Çin’de Uygur ve Moğollar ile Sincan özerk eyaletindeki Türk halkının bir bölümü de olmak üzere toplam 10 milyon Sünni yaşıyor…
*
Bu bölgede Basra Körfezinin altı petrol monarşisi ortak tek para birimini oluşturmayı hedefliyor.
Suudi Arabistan para biriminde dolara karşı sabit döviz kuru uyguluyor.
Ve bugün oluşan konjonktürde Türkiye’de hükümet, dolarizasyonun önüne geçmek bahanesiyle vatandaşlardan yastık altı dövizlerini bozmalarını istiyor.
Aslında el konulan FETÖ sermayesine ait şirketlerin ve özerk kuruluşların dolar varlıkları Türk Lirasına çevriliyor.
AB ya da Türkiye, biri ötekini dışlamaya hazırlanırken; ardından İstanbul Borsasının çöküşüyle birlikte TÜSİAD sermayesinin elden çıkarılışı senaryolaştırılıyor.
Bu sırada Türkiye’nin MÜSİAD sermayesi ile birlikte işbu Sünni İslam-Türk dünyasına dönmesi öngörülüyor.
Bu öngörüyü AKP hükümetinin olmazsa TSK’nın yerine getirmesi bekleniyor…
*
İkincisi; Katif, Suudi Arabistan’ın Doğu Bölgesi’nde, Basra Körfezi kıyısında bulunan bir şehridir.
Suudi petrol endüstrisinin merkezidir, 12 petrol boru hattıyla Tanura ve Daran kentlerindeki devasa petrol rafinerilerini besliyor.

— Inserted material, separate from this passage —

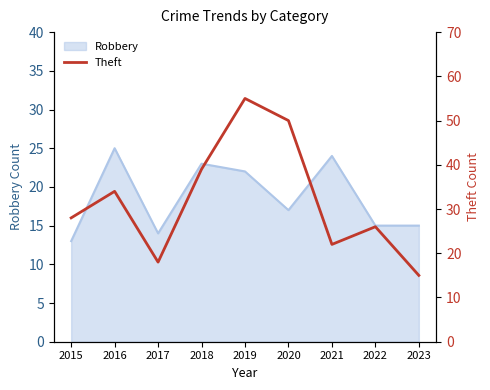

List the labels in order of value, largest first.

2019, 2020, 2018, 2016, 2015, 2022, 2021, 2017, 2023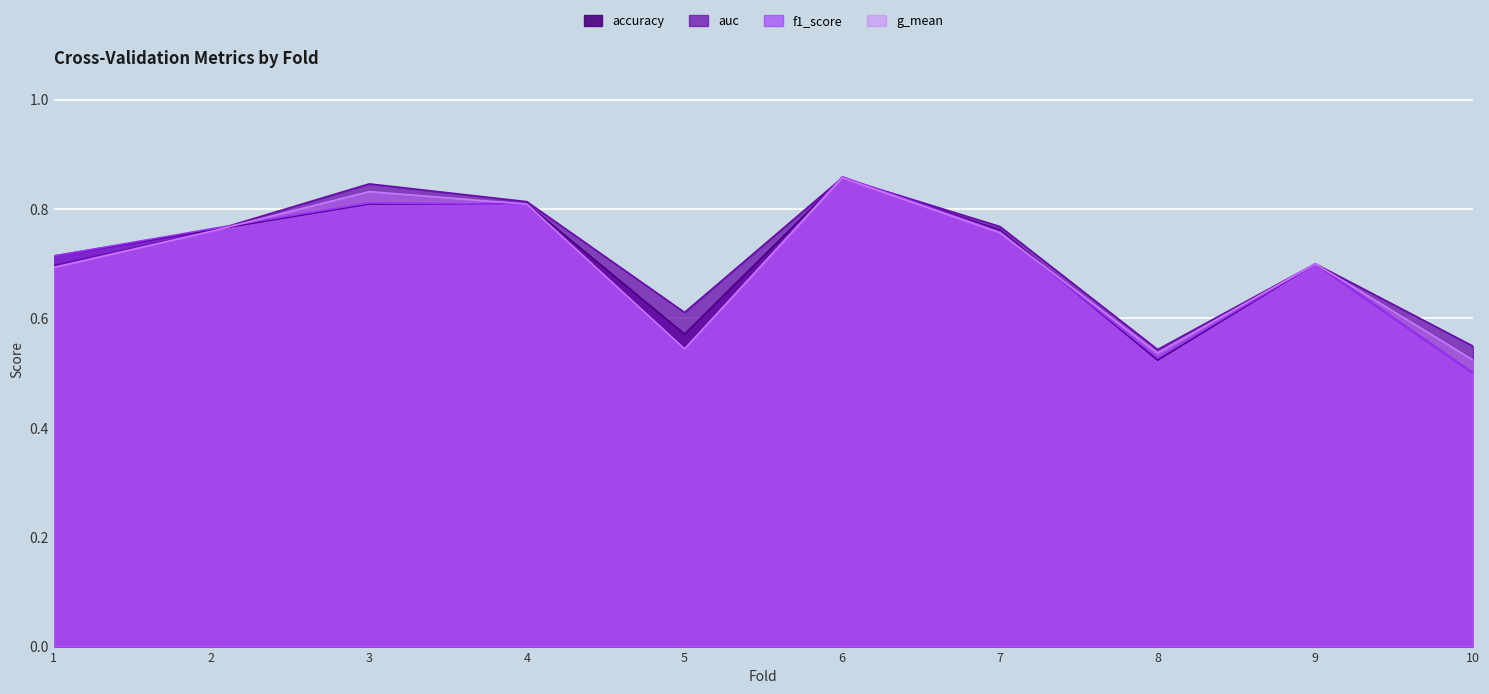

At which category does g_mean reach its first local peak?

3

Suudilerin Katif petrol sahasında ürettiği, 30 bin muhafız tarafından korunan günlük 10,3 milyon varilin büyük bölümü, Şiiliğin tam da kaynamakta olan kalbinden geçiyor.

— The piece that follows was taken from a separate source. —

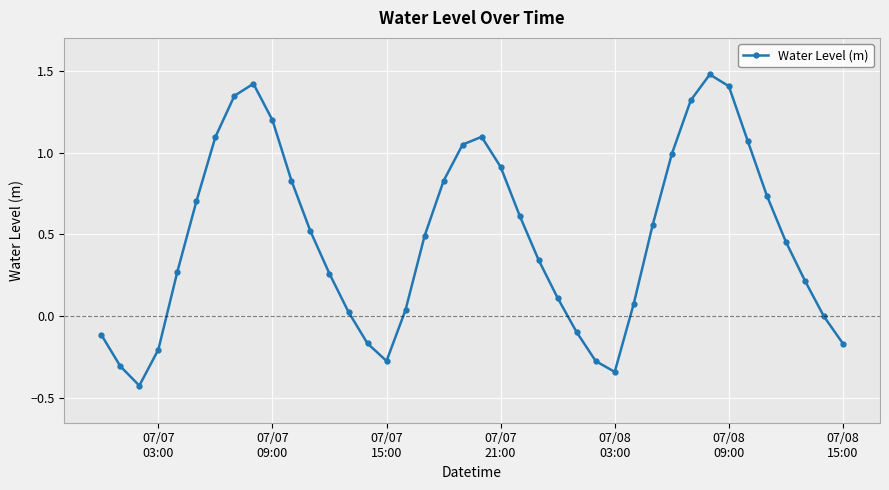

What is the maximum value shown in the chart?

1.5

Birkaç günlük bir kesinti, petrolün varil fiyatının 200 dolar üzerine çıkmasına ve küresel bir ekonomik krize neden olabilecektir.
Katif sahası hem ABD/AB ile Rusya ve Çin arasındaki jeostratejik kırılmanın temellerinden birini oluşturuyor.
Hem de Suudi Arabistan ve İran’ın aralarındaki gerginliğe feda edilmemesi gerekiyor.
Nitekim bu yüzden de Ortadoğu Sünni ve Şii eksende bölünüyor.
*
Böylece AB; Avrupa sermayesi tarafından desteklenen bölgelerin mezhepçi eksende bölünmesiyle yeni plana ortak olarak çıkarlarını sağlayabilecektir.